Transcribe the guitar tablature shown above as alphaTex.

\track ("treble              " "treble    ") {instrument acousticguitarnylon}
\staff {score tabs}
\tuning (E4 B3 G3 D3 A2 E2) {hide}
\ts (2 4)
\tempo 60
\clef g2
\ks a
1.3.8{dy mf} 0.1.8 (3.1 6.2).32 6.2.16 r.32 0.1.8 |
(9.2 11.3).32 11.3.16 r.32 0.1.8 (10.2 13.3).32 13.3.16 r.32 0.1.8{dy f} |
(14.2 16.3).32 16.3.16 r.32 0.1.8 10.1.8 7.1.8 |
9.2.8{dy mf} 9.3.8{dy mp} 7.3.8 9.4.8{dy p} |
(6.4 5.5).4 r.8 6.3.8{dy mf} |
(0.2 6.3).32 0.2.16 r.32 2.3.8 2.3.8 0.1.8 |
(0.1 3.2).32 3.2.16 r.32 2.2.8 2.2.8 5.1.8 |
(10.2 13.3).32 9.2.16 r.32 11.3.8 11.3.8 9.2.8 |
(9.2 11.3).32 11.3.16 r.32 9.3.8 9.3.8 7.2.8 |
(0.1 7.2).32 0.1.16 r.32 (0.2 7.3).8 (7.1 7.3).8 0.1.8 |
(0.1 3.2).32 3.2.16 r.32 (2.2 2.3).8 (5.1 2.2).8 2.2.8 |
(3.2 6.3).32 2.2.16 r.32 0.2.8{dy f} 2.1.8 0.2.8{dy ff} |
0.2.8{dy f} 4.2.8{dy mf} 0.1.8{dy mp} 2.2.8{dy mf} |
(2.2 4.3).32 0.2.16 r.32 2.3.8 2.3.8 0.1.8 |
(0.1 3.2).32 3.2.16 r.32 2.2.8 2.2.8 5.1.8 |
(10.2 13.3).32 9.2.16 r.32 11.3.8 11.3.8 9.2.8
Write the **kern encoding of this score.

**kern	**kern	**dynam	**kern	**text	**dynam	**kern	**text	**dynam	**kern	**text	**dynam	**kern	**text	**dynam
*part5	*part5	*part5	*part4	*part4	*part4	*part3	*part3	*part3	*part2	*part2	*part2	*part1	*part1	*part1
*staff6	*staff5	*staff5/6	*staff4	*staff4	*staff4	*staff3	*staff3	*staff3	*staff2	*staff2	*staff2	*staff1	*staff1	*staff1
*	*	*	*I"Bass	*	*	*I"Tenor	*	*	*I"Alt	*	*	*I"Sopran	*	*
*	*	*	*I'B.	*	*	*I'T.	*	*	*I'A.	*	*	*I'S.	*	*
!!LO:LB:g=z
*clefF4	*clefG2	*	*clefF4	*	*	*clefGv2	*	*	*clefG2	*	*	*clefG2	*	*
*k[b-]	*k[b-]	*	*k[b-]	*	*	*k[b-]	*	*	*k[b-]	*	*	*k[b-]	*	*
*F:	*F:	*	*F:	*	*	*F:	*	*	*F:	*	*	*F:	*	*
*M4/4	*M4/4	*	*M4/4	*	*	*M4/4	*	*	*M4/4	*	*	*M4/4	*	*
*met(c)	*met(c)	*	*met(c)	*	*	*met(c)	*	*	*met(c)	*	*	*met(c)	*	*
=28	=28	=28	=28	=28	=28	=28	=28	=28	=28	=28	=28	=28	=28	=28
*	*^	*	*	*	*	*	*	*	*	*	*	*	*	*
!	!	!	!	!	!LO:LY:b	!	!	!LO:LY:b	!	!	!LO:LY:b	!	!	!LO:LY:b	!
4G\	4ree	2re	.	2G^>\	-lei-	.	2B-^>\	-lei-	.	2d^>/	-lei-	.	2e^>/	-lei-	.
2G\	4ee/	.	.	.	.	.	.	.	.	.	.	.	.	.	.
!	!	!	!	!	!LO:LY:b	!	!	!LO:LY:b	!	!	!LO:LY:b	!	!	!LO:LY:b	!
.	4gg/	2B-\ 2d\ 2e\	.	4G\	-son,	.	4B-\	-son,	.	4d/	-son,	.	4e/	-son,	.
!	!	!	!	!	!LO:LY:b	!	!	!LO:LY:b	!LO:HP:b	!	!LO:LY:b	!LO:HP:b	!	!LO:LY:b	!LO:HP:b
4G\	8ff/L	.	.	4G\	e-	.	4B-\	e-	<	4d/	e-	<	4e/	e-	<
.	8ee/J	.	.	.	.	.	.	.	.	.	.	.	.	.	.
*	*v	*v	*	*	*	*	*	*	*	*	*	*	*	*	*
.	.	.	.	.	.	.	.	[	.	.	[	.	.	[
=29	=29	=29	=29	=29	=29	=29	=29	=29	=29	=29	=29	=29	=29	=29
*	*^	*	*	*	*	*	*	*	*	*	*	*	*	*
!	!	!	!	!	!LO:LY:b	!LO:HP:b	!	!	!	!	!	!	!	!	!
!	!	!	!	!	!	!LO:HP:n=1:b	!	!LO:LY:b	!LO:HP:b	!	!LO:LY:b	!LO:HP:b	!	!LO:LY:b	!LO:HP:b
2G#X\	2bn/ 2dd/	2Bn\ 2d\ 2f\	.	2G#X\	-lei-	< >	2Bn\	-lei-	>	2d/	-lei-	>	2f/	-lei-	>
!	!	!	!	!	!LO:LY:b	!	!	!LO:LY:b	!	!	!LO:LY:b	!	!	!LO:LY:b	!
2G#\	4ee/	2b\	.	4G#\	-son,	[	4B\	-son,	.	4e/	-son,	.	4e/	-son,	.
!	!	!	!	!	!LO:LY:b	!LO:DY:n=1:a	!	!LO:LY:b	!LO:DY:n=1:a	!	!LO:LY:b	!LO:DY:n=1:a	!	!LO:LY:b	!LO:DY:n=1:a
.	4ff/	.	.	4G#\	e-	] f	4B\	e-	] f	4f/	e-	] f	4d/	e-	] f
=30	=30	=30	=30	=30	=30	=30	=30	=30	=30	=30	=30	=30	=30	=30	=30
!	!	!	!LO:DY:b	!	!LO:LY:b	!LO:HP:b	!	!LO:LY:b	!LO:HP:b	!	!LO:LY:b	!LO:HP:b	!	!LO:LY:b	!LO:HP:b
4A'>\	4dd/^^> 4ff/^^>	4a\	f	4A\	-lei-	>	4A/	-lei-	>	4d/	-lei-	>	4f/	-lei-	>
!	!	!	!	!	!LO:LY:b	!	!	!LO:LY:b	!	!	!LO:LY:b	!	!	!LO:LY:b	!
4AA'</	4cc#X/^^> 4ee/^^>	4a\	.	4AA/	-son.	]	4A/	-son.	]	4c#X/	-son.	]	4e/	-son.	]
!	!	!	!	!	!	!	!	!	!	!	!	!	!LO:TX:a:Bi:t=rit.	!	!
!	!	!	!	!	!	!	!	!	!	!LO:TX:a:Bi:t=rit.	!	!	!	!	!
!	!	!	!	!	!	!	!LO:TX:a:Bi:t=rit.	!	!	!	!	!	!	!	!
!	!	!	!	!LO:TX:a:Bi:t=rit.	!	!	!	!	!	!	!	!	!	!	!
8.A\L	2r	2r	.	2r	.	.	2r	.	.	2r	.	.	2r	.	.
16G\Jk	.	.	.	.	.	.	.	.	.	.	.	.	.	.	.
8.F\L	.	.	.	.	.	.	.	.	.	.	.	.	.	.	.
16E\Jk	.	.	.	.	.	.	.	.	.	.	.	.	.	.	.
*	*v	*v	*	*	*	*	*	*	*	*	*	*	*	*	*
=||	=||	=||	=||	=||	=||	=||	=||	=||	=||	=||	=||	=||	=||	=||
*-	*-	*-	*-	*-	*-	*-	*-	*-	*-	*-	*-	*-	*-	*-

=====

• To be done
Copy the listing from its start through the line containing "Write the **kern encoding of this score.", replacing "acousticguitarnylon" with "acousticguitarsteel" and leaving everything else unchanged.

• Result of this task
Transcribe the guitar tablature shown above as alphaTex.

\track ("treble              " "treble    ") {instrument acousticguitarsteel}
\staff {score tabs}
\tuning (E4 B3 G3 D3 A2 E2) {hide}
\ts (2 4)
\tempo 60
\clef g2
\ks a
1.3.8{dy mf} 0.1.8 (3.1 6.2).32 6.2.16 r.32 0.1.8 |
(9.2 11.3).32 11.3.16 r.32 0.1.8 (10.2 13.3).32 13.3.16 r.32 0.1.8{dy f} |
(14.2 16.3).32 16.3.16 r.32 0.1.8 10.1.8 7.1.8 |
9.2.8{dy mf} 9.3.8{dy mp} 7.3.8 9.4.8{dy p} |
(6.4 5.5).4 r.8 6.3.8{dy mf} |
(0.2 6.3).32 0.2.16 r.32 2.3.8 2.3.8 0.1.8 |
(0.1 3.2).32 3.2.16 r.32 2.2.8 2.2.8 5.1.8 |
(10.2 13.3).32 9.2.16 r.32 11.3.8 11.3.8 9.2.8 |
(9.2 11.3).32 11.3.16 r.32 9.3.8 9.3.8 7.2.8 |
(0.1 7.2).32 0.1.16 r.32 (0.2 7.3).8 (7.1 7.3).8 0.1.8 |
(0.1 3.2).32 3.2.16 r.32 (2.2 2.3).8 (5.1 2.2).8 2.2.8 |
(3.2 6.3).32 2.2.16 r.32 0.2.8{dy f} 2.1.8 0.2.8{dy ff} |
0.2.8{dy f} 4.2.8{dy mf} 0.1.8{dy mp} 2.2.8{dy mf} |
(2.2 4.3).32 0.2.16 r.32 2.3.8 2.3.8 0.1.8 |
(0.1 3.2).32 3.2.16 r.32 2.2.8 2.2.8 5.1.8 |
(10.2 13.3).32 9.2.16 r.32 11.3.8 11.3.8 9.2.8
Write the **kern encoding of this score.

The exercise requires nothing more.